Corso di formazione al processo migratorio. Trenta giovani provenienti da tutt’Italia si sono formati “con competenze adeguate per un’efficace gestione delle problematiche attinenti il fenomeno migratorio – spiega Valerio Landri, direttore della Caritas diocesana di Agrigento – in una dimensione eticamente orientata, peculiarità della mission di Caritas, e con particolare riguardo alla protezione dei migranti e di specifici target (donne vittime di tratta, minori stranieri non accompagnati, rifugiati politici, richiedenti asilo, ecc)”.

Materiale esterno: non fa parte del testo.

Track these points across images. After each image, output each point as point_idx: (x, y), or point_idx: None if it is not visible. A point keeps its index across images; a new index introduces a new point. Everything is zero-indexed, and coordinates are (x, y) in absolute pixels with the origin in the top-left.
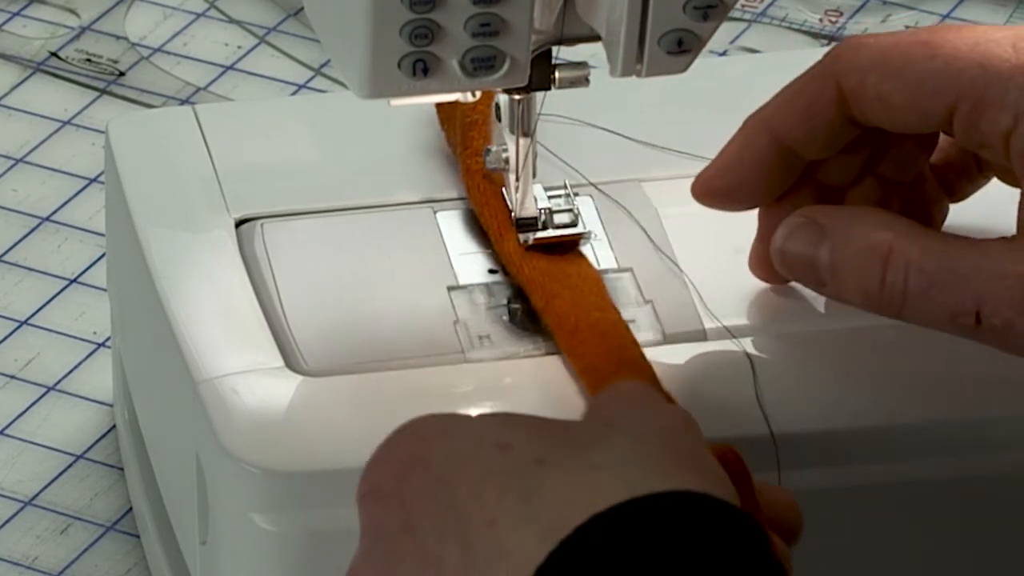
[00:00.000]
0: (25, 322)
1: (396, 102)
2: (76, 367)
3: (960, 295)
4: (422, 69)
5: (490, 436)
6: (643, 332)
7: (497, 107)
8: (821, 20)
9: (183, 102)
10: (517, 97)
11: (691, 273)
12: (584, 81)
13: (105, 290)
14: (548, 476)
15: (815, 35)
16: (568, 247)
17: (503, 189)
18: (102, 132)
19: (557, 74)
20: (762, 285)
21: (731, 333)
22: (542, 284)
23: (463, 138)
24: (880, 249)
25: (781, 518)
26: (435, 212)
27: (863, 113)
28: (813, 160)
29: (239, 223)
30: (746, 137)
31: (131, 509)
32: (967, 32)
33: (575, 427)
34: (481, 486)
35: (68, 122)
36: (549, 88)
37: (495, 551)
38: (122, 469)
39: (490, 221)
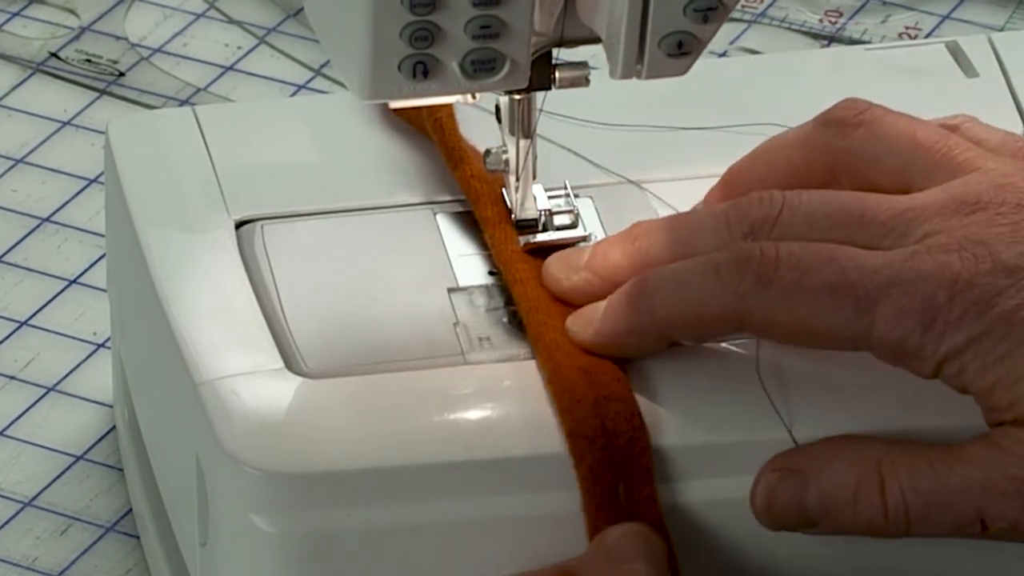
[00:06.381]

Risposte alle domande sulla migrazione. La summer school è stata fortemente voluta dall’arcivescovo di Agrigento, mons. Francesco Montenegro, e dal direttore di Caritas italiana, don Francesco Soddu. “Migramed – prosegue Landri – nasce come risposta alla crescente domanda di analisi e di alta formazione generata dai fenomeni migratori e dai processi a questi correlati, che richiedono uno sforzo di comprensione globale e un metodo d’indagine interdisciplinare. Per fare ciò è stata prevista nel percorso formativo, oltre ai laboratori e alle lezioni con docenti di livello nazionale su tematiche quali la mobilità umana, lo sfruttamento e il traffico di esseri umani, richiedenti asilo e rifugiati, orientamento legale e della salute, anche una study visit alle strutture d’accoglienza della Caritas diocesana di Trapani”. Secondo Landri “si deve guardare all’immigrazione come a un fenomeno sociale totale, che trasforma sia le società di partenza sia quelle di arrivo, collegando a ciò tutta la complessità dei fenomeni normativi, psicologici, sanitari e d’intervento legati a questo fenomeno”.
Le storie dei partecipanti. I partecipanti a Migramed avevano alle spalle molta esperienza nell’accoglienza dei migranti. E si è rimasti davvero colpiti nei racconti di chi, ad esempio, gli sbarchi di Lampedusa li ha vissuti a Genova. Nel capoluogo ligure, racconta Laura Maria Ghersi, volontaria in uno Sprar (Sistema di protezione per richiedenti asilo e rifugiati), “sono arrivati i tunisini dei primi sbarchi e sono rimasti fin quando lo Stato non ha preso una decisione: erano persone ferite e abbastanza provate, da parte nostra si percepiva un senso d’impotenza nel non riuscire a fare di più di quanto nelle nostre possibilità”. Nelle giornate di Migramed è stato dedicato ampio spazio anche alle tematiche dello sfruttamento e del traffico di esseri umani; anche qui i racconti di chi giornalmente si trova a contatto con giovani donne che vivono sulla loro pelle queste situazioni fanno riflettere su quanto terribile possa essere l’esistenza di molte immigrate. “Le nigeriane – dice la volontaria – vivono una condizione di sfruttamento davvero inumana, gli sfruttatori tengono legate le vite di queste giovani donne con i rituali voodoo, così anche quando vengono da noi aiutate a uscire fuori dalla prostituzione queste donne, nella maggior parte dei casi, ritornano sulla strada credendo che le loro famiglie in Nigeria siano in pericolo proprio a causa di questi riti”. Ma la situazione non cambia con le europee: “La vicinanza territoriale –spiega ancora la volontaria – fa sì che, comunque, resti sempre un collegamento e quindi è davvero difficile riuscire a fare in modo che queste ragazze riescano a uscire fuori dalle situazioni di sfruttamento in cui vivono e questo lo constatiamo molto con le ragazze di origine albanese”.